Kinder mit angeborenen Herzfehlern sind keine Seltenheit: Von 1.000 Neugeborenen kommen acht bis zehn Kinder mit einem Herzfehler zur Welt. In Deutschland sind also etwa 6.500 Kinder pro Jahr betroffen. Ihre Chancen zum Überleben sind in den letzten Jahrzehnten enorm gewachsen: In keinem anderen Gebiet der Herzmedizin konnte in den letzten Jahrzehnten eine derart eindrucksvolle Verbesserung der Behandlungsergebnisse mit einer so dramatischen Senkung der Sterblichkeit erreicht werden wie in der Versorgung angeborener Herzfehler, berichtet die Stiftung Kindergesundheit in einer aktuellen Stellungnahme.
Noch im Jahre 1940 überlebten nur 20 Prozent der Betroffenen. Unbehandelt starben 20 bis 25 Prozent von ihnen schon im frühen Säuglingsalter, 50 bis 60 Prozent innerhalb des ersten Lebensjahres und lediglich 10 bis 15 Prozent erlebten das Jugendalter.
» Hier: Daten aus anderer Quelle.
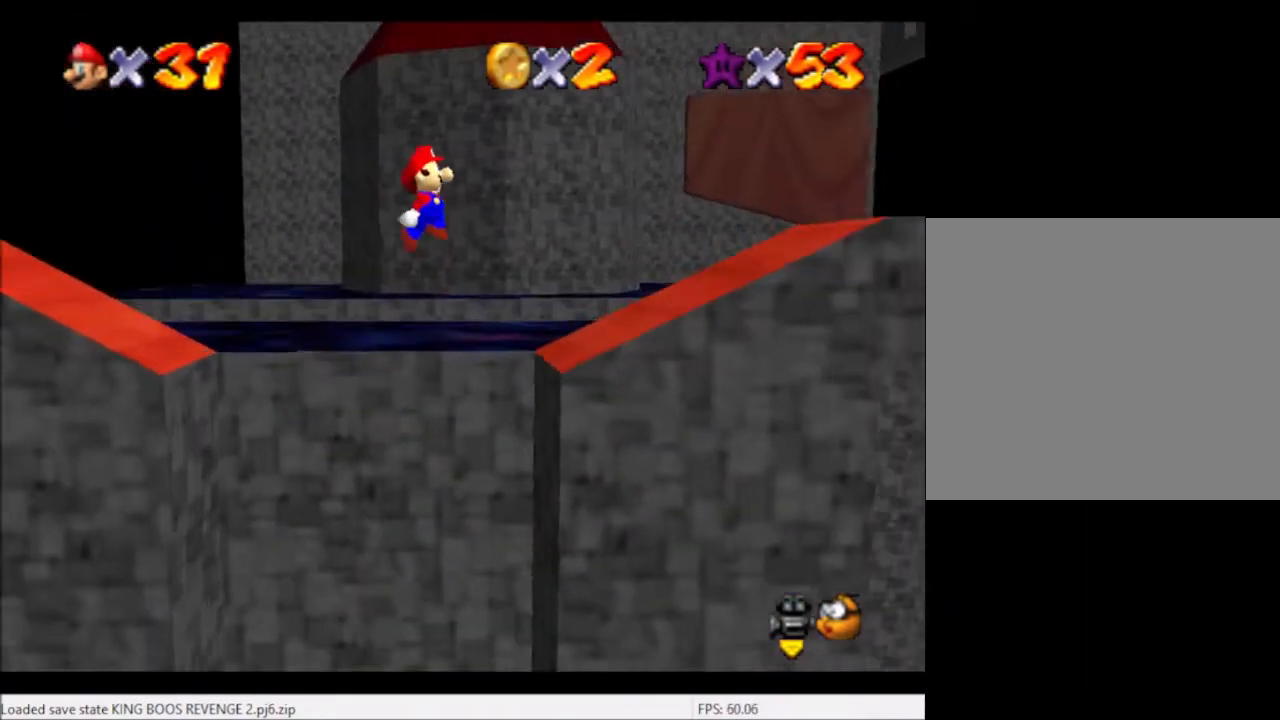
{"buttons": [], "left_stick": "up-right", "right_stick": "center", "events": [[67, "left_stick", "up-right"], [134, "A", "up"]]}
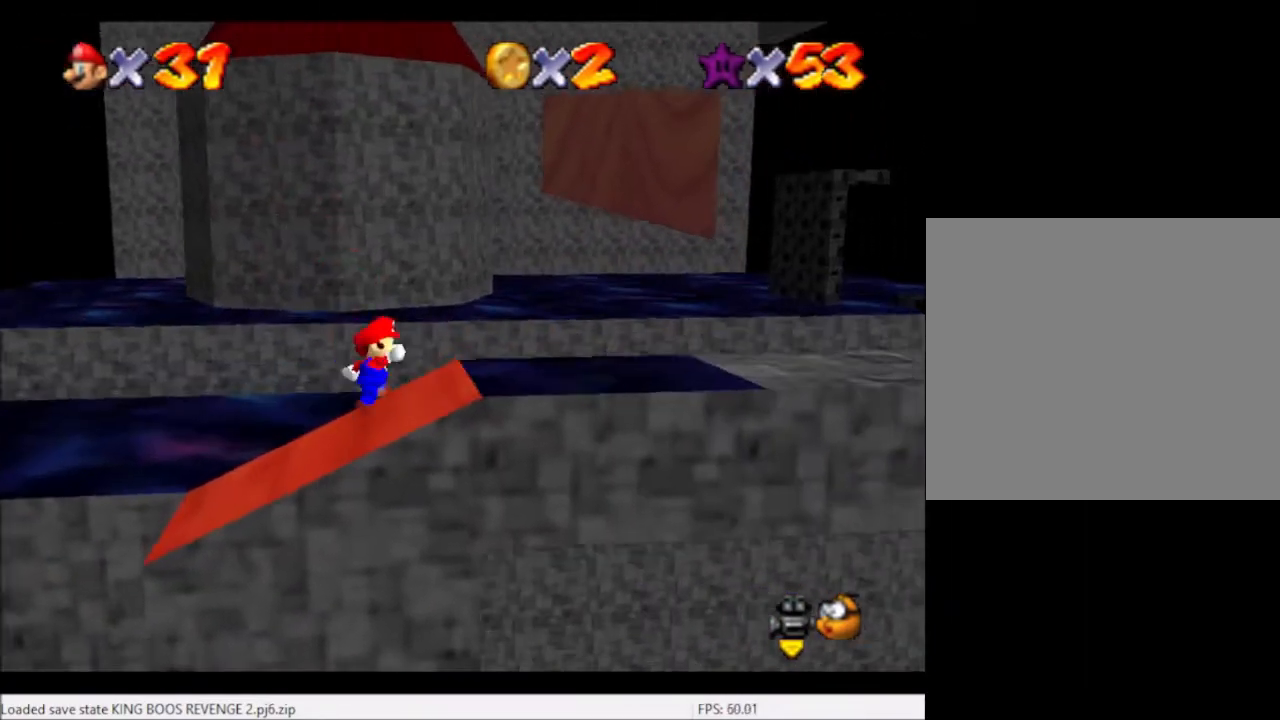
{"buttons": [], "left_stick": "down", "right_stick": "right", "events": [[66, "A", "down"], [66, "left_stick", "right"], [100, "B", "down"], [267, "A", "up"], [267, "B", "up"], [367, "left_stick", "down-left"], [400, "right_stick", "right"], [500, "left_stick", "down"]]}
Heute erreichen aufgrund der Fortschritte der Kinderkardiologie, Kardiologie, Intensivmedizin und Kinderherzchirurgie mehr als 95 Prozent dieser Kinder das Erwachsenenalter, heißt es im "Deutschen Herzbericht 2018" der Deutschen Herzstiftung.
Die altersstandardisierte Sterbeziffer der angeborenen Fehlbildungen des Herz-Kreislauf-Systems ist seit 1990 laufend zurückgegangen und hat 2016 mit 0,6 einen sehr niedrigen Wert erreicht. Bei Säuglingen im ersten Lebensjahr wurden in den letzten 25 Jahren 68 Prozent weniger Todesfälle verzeichnet. In keinem anderen Bereich der Herzmedizin ist die Sterberate derart drastisch gesunken.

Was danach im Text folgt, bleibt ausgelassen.